Bach, CPE; Graf; Haydn Concerti brillanti

One down, three to know – an eloquent cellist offers a trio of world firsts

Record and Artist Details

Composer or Director: Carl Philipp Emanuel Bach, Friedrich Hartmann Graf, (Johann) Michael Haydn, Johann (Adolph) Hasse

Genre:

Orchestral

Label: Sony Classical

Media Format: CD or Download

Media Runtime: 77

Mastering:

Stereo
DDD

Catalogue Number: 88697 11997-2

Tracks:

Composition Artist Credit
Concerto for Cello and Strings Carl Philipp Emanuel Bach, Composer
Carl Philipp Emanuel Bach, Composer
Jan Vogler, Cello
Munich Chamber Orchestra
Reinhard Goebel, Conductor
Concerto for Cello and Orchestra Friedrich Hartmann Graf, Composer
Friedrich Hartmann Graf, Composer
Jan Vogler, Cello
Munich Chamber Orchestra
Reinhard Goebel, Conductor
Concerto for Cello and String Orchestra Johann (Adolph) Hasse, Composer
Jan Vogler, Cello
Johann (Adolph) Hasse, Composer
Munich Chamber Orchestra
Reinhard Goebel, Conductor
To offer three world premiere recordings among these four 18th_century concertos is enterprising enough, so we can forgive Jan Vogler for choosing as his opening work the currently much-favoured A major Cello Concerto of CPE Bach. This is the fourth recording I have reviewed in the last year-and-a-bit (there was also a fifth in its flute version), but luckily it is a work that can take the exposure, its taut outer movements and darkly emotional central Largo in particular making it an obvious draw for cellists. Vogler's performance - the first I have encountered on a modern cello - does not quite have the rhetorical drama of some others but sings soulfully in the Largo and dances athletically through the fast movements.

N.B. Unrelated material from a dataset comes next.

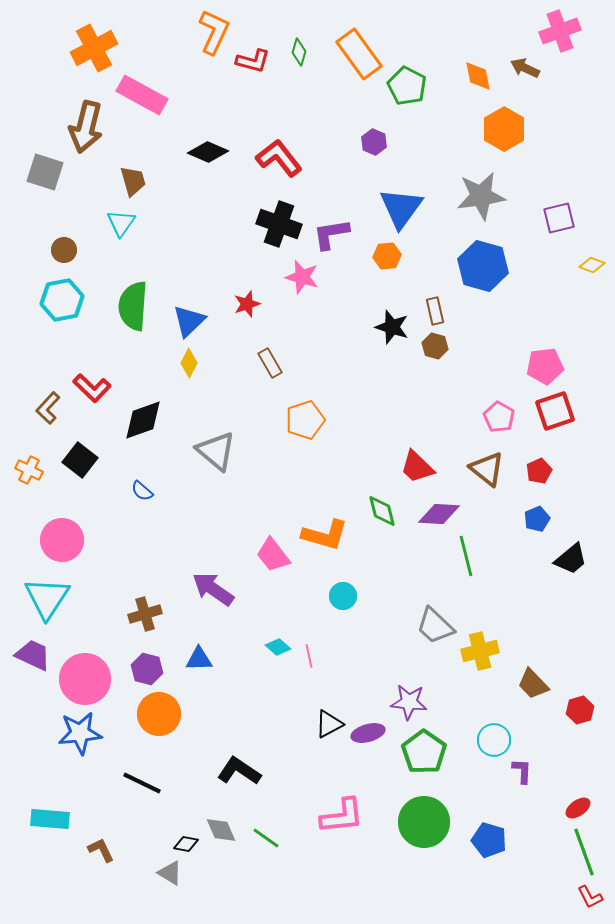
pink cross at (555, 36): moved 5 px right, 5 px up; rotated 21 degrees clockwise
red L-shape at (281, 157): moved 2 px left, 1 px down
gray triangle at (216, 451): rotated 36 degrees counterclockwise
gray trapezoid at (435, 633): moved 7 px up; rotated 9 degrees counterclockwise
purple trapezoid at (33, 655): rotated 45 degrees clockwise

The “new” works show more variety than you might at first think. Hasse is not noted as an orchestral composer, and his Neapolitan-style concerto is the most old-fashioned here with its fugue and occasional Corellian flavours, as well as being the least convincing in its directionlessness. The concerto (possibly) by Michael Haydn, dating from around 1800, also rambles rather in its long first movement, though shows more character and strength of purpose thereafter. More interesting to my mind is the work by Friedrich Hartmann Graf, an unassuming composer from Augsburg whose concerto - written around 1780 - is full of sunny Classical grace, with some high-lying stuff for the soloist and, to end, a delectable hunting rondo with main theme in suave harmonics.

Vogler's playing is technically assured and sturdily lyrical throughout all four works, and though you sometimes get the feeling that Reinhard Goebel would like the music to go faster (especially in the CPE Bach), he receives full-bodied but strongly defined support from the Munich Chamber Orchestra.